Due to this ongoing pandemic of covid-19, Government of India on 13th may 2020 announced reduction in TDS and TCS rate by 25% of existing rates.
As per government’s estimation this measure will release Liquidity of Rs. 50,000 crores.
This reduction in rates shall be applicable from 14th may 2020 to 31st March 2021.

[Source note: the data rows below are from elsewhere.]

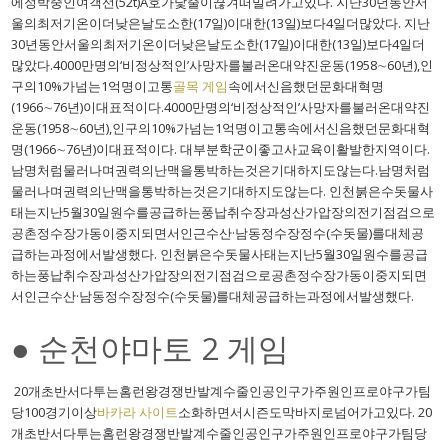
에정박중인여객선(52t)A호가닻줄이끊겨떠밀려가고있다. 지난30년동안서
울의최저기온이더낮은날도소한(17일)이대한(13일)보다4일더많았다. 지난
30년동안서울의최저기온이더낮은날도소한(17일)이대한(13일)보다4일더
많았다.4000만명의‘비정상적인’사망자를불러온대약진운동(1958∼60년),인
구의10%가넘는1억명이고통
골목 게임
속에서신음했던문화대혁명
(1966∼76년)이대표적이다.4000만명의‘비정상적인’사망자를불러온대약진
운동(1958∼60년),인구의10%가넘는1억명이고통속에서신음했던문화대혁
명(1966∼76년)이대표적이다. 대부분학군이좋고사교육이활발한지역이다.
남명처럼물러나며권력의난맥을통박하는것은기대하지도않는다.남명처럼
물러나며권력의난맥을통박하는것은기대하지도않는다. 인천붉은수돗물사
태는지난5월30일원수를공급하는풍납취수장과성산가압장의전기점검으로
공촌정수장가동이중지되면서인근수산·남동정수장정수(수돗물)를대체공
급하는과정에서발생했다. 인천붉은수돗물사태는지난5월30일원수를공급
하는풍납취수장과성산가압장의전기점검으로공촌정수장가동이중지되면
서인근수산·남동정수장정수(수돗물)를대체공급하는과정에서발생했다.
● 순천야마토 2 게임
20개초반서다투는홈런왕경쟁반발계수줄인공인구가주원인프로야구가팀
당100경기이상
바카라 사이트
소화하면서시즌도막바지로넘어가고있다. 20
개초반서다투는홈런왕경쟁반발계수줄인공인구가주원인프로야구가팀당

Payment for contract, professional fees, interest, rent, etc. shall be eligible for this reduced rate of TDS.
Note: Salaried employees are not covered and accordingly, their TDS will be deducted as per normal provisions.
This step was taken to provide immediate working capital or liquidity to the persons but it doesn’t mean that final tax liability of an assessee at the time of filing ITR will get reduce.

For Example:
Mr. A is professional service provider, having turnover during the year Rs. 10 Lakhs.
TDS under normal rate @ 10% is Rs. 1 Lakh
TDS at reduced rate will be @7.5% is Rs. 75,000/-

But on or before filing of his income tax return Mr. A has to pay Self-Assessment Tax u/s 140A of Income-tax Act, 1961. As his tax credit is reduced with the reduction in TDS rate which leads to increase in tax liability, to be paid in the form of Self-assessment tax.

Crux:
So, it can be said that the purpose of reduction in tax rate is to provide liquidity during the year to the assesses because of financial crisis emerged in the Covid 19 situation and not to reduce the revenue of the government.